Exercise requirements:
1 – In the abstract on norepinephrine in the mouse piriform cortex, which drug injected before training prevented the odor preference learning?
2 – List every distinct norepinephrine concentration mentioned in the abstract on norepinephrine in the mouse piriform cortex.

Norepinephrine modulates pyramidal cell synaptic properties in the anterior piriform cortex of mice: age-dependent effects of β-adrenoceptors

Early odor preference learning in rodents occurs within a sensitive period (≤postnatal day (P)10-12), during which pups show a heightened ability to form an odor preference when a novel odor is paired with a tactile stimulation (e.g. stroking). Norepinephrine (NE) release from the locus coeruleus during stroking mediates this learning. However, in older pups, stroking loses its ability to induce learning. The cellular and circuitry mechanisms underpinning the sensitive period for odor preference learning is not well understood. We first established the sensitive period learning model in mice - odor paired with stroking induced odor preference in P8 but not P14 mice. This learning was dependent on NE-β-adrenoceptors as it was prevented by propranolol injection prior to training. We then tested whether there are developmental changes in pyramidal cell excitability and NE responsiveness in the anterior piriform cortex (aPC) in mouse pups. Although significant differences of pyramidal cell intrinsic properties were found in two age groups (P8-11 and P14+), NE at two concentrations (0.1 and 10 μM) did not alter intrinsic properties in either group. In contrast, in P8-11 pups, NE at 0.1 μM presynaptically decreased miniature IPSC and increased miniature EPSC frequencies. These effects were reversed with a higher dose of NE (10 μM), suggesting involvement of different adrenoceptor subtypes. In P14+ pups, NE at higher doses (1 and 10 μM) acted both pre- and postsynaptically to promote inhibition. These results suggest that enhanced synaptic excitation and reduced inhibition by NE in the aPC network may underlie the sensitive period.

Listed entries:
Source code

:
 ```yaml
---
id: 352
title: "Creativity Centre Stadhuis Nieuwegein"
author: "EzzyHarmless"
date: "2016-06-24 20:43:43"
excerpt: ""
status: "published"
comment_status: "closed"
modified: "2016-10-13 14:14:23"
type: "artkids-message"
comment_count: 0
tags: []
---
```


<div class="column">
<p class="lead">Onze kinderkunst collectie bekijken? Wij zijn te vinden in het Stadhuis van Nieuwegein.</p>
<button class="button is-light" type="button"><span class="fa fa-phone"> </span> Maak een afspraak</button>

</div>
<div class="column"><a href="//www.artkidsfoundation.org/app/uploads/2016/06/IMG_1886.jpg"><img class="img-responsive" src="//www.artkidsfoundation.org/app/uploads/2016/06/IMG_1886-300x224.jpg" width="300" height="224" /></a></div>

Outputs for the tasks:
1 – Propranolol.

2 – 0.1 μM, 1 μM, 10 μM